**Task description**.
Among the entries, which lines carry the string "CACC"? Copy every one.

**Entries shown**.
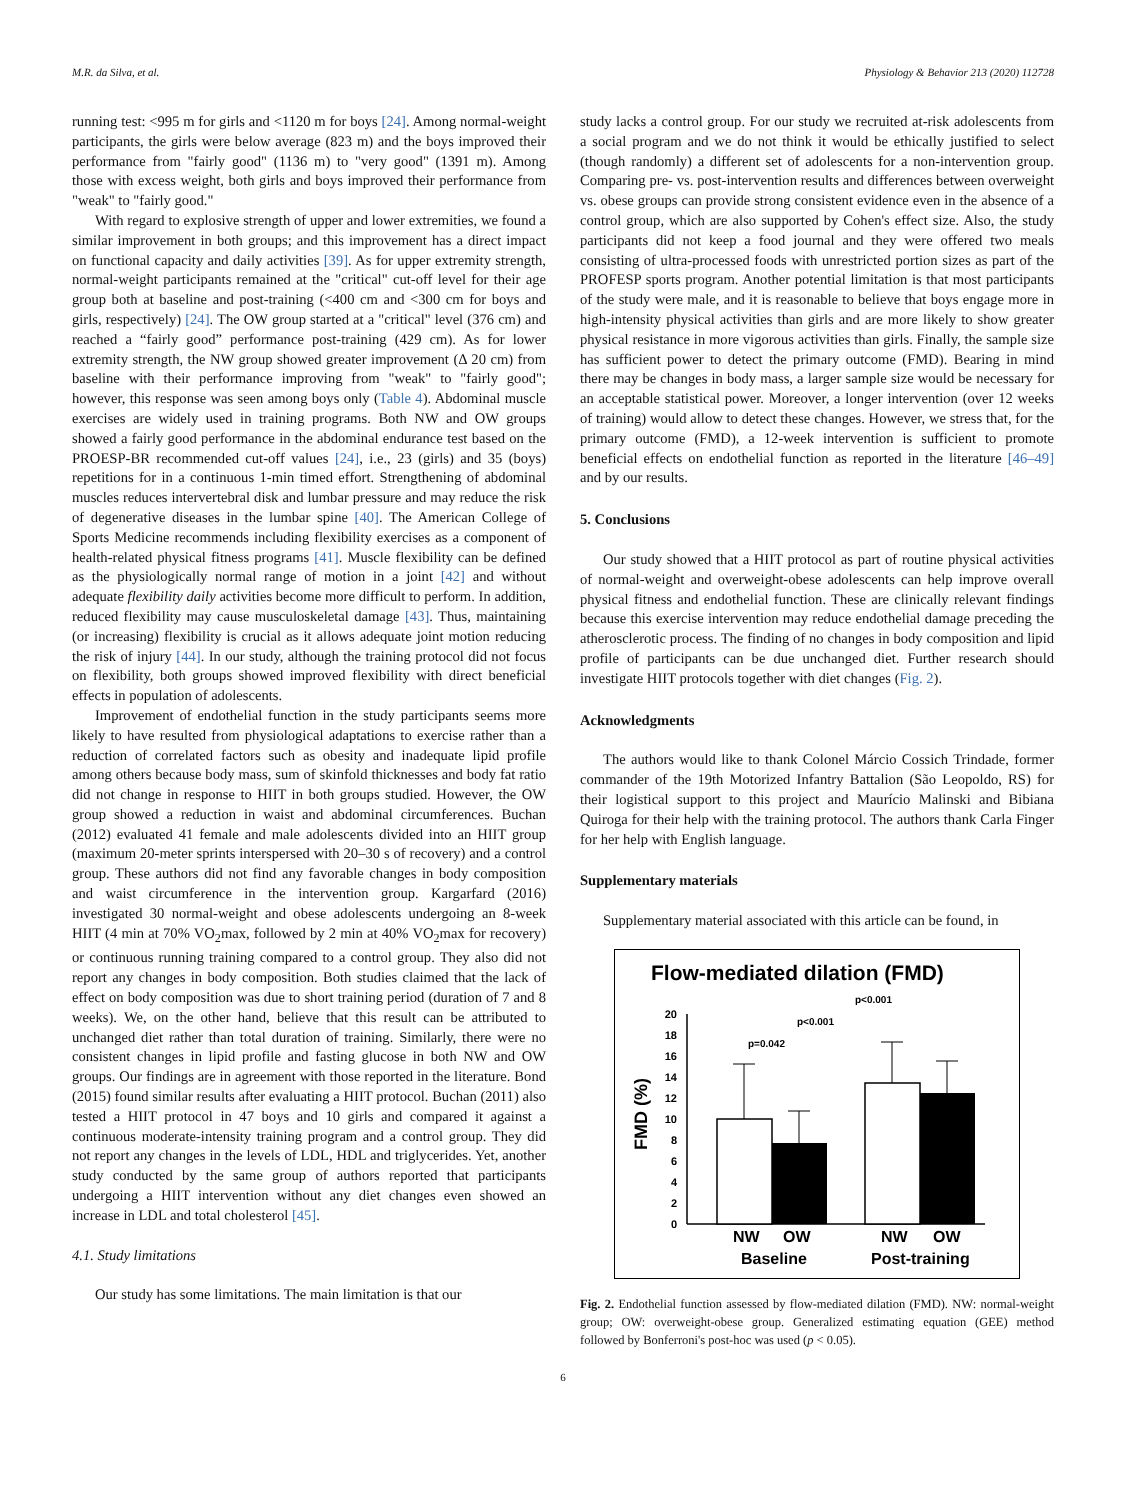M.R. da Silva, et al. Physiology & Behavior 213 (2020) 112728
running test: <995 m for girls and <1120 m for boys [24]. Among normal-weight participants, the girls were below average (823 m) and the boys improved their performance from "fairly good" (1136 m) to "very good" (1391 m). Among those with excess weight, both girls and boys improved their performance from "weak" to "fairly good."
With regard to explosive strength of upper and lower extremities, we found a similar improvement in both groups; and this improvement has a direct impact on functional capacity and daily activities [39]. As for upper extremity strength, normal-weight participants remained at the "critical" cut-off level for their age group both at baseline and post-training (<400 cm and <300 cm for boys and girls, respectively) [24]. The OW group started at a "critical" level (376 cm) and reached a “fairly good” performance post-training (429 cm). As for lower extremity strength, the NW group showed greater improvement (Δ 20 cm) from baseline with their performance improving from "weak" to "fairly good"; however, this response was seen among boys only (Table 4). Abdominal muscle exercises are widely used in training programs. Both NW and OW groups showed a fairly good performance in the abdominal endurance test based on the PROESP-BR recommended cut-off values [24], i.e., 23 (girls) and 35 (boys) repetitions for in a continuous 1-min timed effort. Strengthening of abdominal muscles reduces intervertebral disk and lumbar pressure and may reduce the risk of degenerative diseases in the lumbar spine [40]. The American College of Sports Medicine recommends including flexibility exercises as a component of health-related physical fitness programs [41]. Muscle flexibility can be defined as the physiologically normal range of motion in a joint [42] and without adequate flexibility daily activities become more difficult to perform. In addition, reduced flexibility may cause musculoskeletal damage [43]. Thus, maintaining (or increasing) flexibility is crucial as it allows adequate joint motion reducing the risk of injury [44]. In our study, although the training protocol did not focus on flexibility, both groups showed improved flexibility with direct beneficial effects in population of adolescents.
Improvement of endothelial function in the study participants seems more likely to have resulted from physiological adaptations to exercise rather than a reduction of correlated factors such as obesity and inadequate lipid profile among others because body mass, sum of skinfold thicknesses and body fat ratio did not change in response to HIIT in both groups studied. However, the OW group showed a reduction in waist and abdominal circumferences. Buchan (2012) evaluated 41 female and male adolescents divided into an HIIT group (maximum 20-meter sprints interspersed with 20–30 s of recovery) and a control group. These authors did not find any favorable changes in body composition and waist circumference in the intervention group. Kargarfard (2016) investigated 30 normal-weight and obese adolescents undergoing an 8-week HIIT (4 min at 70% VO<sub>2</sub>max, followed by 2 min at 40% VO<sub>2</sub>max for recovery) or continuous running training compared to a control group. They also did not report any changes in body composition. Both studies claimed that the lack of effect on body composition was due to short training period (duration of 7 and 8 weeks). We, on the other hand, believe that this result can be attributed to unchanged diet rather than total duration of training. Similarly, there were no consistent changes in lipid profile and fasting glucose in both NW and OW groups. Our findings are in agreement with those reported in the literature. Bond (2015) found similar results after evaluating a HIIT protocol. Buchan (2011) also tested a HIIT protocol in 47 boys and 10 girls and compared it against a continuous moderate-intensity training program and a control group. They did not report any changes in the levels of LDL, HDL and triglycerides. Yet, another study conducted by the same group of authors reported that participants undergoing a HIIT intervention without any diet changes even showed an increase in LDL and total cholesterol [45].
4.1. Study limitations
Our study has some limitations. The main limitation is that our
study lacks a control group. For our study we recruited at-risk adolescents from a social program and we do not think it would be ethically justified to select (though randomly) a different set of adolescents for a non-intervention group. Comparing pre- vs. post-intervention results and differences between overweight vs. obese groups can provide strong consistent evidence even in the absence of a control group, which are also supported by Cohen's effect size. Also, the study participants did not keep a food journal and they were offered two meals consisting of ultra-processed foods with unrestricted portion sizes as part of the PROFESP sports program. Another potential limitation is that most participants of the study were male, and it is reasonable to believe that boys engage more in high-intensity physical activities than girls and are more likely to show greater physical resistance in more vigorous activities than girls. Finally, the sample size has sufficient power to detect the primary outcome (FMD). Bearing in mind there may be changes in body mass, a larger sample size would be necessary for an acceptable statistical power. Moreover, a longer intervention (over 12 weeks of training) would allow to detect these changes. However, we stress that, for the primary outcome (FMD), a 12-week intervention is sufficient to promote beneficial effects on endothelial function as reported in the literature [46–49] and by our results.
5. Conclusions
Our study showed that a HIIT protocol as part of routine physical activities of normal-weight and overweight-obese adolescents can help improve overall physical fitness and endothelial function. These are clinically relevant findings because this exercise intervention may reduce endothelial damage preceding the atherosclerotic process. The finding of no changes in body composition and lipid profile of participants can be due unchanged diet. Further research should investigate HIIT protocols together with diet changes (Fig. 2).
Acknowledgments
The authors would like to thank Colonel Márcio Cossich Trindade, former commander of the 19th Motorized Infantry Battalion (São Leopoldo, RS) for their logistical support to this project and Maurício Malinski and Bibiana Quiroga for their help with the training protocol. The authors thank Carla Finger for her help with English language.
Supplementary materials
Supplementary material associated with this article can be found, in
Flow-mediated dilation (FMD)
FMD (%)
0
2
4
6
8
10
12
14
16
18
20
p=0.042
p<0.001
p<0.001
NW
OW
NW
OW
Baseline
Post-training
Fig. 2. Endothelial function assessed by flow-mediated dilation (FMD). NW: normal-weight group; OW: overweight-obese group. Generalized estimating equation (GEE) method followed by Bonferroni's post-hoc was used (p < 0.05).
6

...

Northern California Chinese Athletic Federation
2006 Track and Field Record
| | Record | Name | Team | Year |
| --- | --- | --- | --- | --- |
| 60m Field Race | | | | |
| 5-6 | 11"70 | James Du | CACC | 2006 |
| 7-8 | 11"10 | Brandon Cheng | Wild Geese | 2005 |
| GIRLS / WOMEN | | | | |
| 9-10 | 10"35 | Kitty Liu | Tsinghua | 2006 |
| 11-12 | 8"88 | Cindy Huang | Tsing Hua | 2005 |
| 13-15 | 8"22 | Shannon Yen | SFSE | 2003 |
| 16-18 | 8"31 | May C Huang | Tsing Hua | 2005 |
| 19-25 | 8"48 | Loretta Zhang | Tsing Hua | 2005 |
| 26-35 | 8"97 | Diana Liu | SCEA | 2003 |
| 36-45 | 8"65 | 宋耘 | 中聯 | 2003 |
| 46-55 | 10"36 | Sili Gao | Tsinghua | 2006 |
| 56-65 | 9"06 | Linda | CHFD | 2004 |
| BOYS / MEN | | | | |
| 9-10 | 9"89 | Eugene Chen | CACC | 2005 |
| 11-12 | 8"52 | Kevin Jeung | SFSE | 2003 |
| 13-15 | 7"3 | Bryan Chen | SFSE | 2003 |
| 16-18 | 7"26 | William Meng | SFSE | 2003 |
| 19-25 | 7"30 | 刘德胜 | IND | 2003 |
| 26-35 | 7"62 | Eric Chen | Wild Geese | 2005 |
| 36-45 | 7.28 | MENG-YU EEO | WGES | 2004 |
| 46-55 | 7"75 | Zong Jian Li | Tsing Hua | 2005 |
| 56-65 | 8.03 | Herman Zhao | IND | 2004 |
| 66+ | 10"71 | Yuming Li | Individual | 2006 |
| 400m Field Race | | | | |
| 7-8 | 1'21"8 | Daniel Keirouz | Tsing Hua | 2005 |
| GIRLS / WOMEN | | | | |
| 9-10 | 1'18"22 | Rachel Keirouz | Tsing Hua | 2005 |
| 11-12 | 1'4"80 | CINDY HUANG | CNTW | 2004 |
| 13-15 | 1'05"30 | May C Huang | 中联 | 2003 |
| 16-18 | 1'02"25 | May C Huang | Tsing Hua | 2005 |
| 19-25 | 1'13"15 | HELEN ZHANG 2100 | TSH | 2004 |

--

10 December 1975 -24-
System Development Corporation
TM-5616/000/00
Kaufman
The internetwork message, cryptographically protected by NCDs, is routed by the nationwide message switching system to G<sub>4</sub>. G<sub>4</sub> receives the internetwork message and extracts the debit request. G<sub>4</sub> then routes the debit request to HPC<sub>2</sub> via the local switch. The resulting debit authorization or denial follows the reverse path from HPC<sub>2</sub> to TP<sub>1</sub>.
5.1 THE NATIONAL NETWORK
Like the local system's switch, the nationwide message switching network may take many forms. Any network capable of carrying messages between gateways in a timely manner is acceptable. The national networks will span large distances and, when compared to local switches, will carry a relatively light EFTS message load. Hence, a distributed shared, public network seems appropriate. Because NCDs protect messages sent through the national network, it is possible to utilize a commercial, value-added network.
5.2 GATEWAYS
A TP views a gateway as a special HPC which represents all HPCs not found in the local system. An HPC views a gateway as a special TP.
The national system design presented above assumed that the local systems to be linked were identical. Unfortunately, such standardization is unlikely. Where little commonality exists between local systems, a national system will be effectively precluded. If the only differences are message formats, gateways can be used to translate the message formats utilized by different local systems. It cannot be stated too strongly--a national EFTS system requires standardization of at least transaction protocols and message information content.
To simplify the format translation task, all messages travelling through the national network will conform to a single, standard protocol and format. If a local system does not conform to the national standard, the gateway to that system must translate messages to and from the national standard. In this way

**Output below**.
| 5-6 | 11"70 | James Du | CACC | 2006 |
| 9-10 | 9"89 | Eugene Chen | CACC | 2005 |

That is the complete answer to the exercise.